Last month, industrial output reached 266.2 billion yuan (US$32.1 billion), an increase of 14.8 per cent on the same month last year.

The growth rate fell short of the 14.9 percent growth rate achieved in December, but was higher than the 12.6 per cent recorded for the whole of 2002.

In January, car production rose 120 percent year-on-year to 127,000, while output of all types of vehicles rose 55.5 percent to 325,000, the bureau said.

China has the fastest-growing auto market in the world, with annual sales of passenger cars rising by 56 percent last year to top the 1 million mark for the first time.

The bureau also said output of computers, mobile phones and integrated circuits grew between 27.1 percent and 80.2 percent in January.

Heavy industry generated 164.9 billion yuan (US$19.9 billion) of industrial output in January, an increase of 16 percent from a year ago, the bureau said.
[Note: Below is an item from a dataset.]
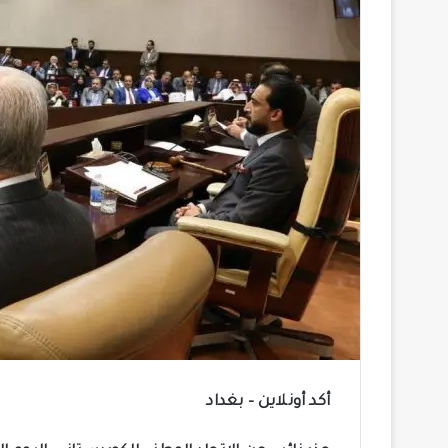
أكد أونلاين – بغداد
Light industry produced 101.3 billion yuan (US$12.2 billion) of industrial output, an increase of 13.1 percent, it said.

Last month, exports from the industrial sector reached 157.6 billion yuan (US$19 billion), a year-on-year increase of 25.4 percent.

Industrial output is an important indicator of China's economic development, because it contributes about 60 percent of the gross domestic product.
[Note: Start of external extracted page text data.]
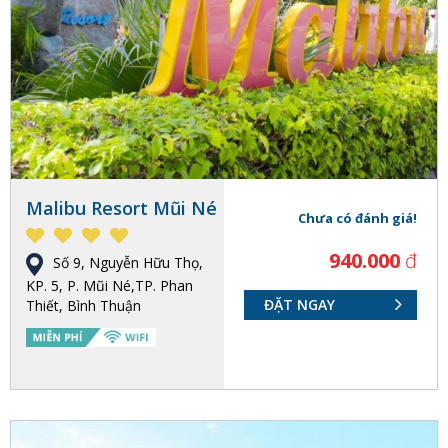
Malibu Resort Mũi Né
Chưa có đánh giá!
940.000
đ
Số 9, Nguyễn Hữu Thọ,
KP. 5, P. Mũi Né,TP. Phan
ĐẶT NGAY
Thiết, Bình Thuận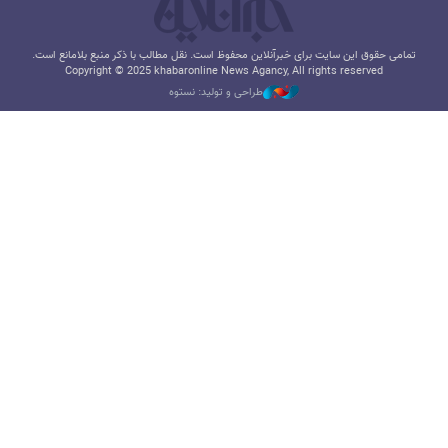
تمامی حقوق این سایت برای خبرآنلاین محفوظ است. نقل مطالب با ذکر منبع بلامانع است.
Copyright © 2025 khabaronline News Agancy, All rights reserved
طراحی و تولید: نستوه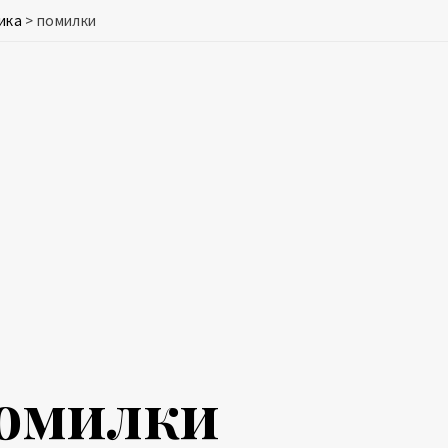
ика
>
помилки
омилки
Zhang Xueying, a senior economist with the State Information Center, said this year domestic investment and consumption as well as exports will continue to influence the industrial sector and the whole economy.

"The country will continue to witness strong fixed asset investment this year," he said. "This will benefit heavy industries, which are expected to sell more goods such as steel and cement."

More foreign investment would also flow into China because of the country's accession to the World Trade Organization, its steady economic growth and sound social order.

Meanwhile, domestic consumption, which mainly benefits light industry such as producers of air conditioners and color televisions, will develop at a rapid pace.

Liu Nanchang, deputy head of the General Economic Affairs Department at the State Economic and Trade Commission, said China's industrial output is expected to rise by about 10 per cent this year, led by the automobile and electronics sectors.

Earlier, a report from the Macro Economic Research Institute under the State Development Planning Commission said the Chinese economy was likely to grow between 7.6 and 7.8 percent this year.

The central government's goal to bring greater prosperity to the Chinese people in the coming two decades will greatly s increase confidence for the future, the report said.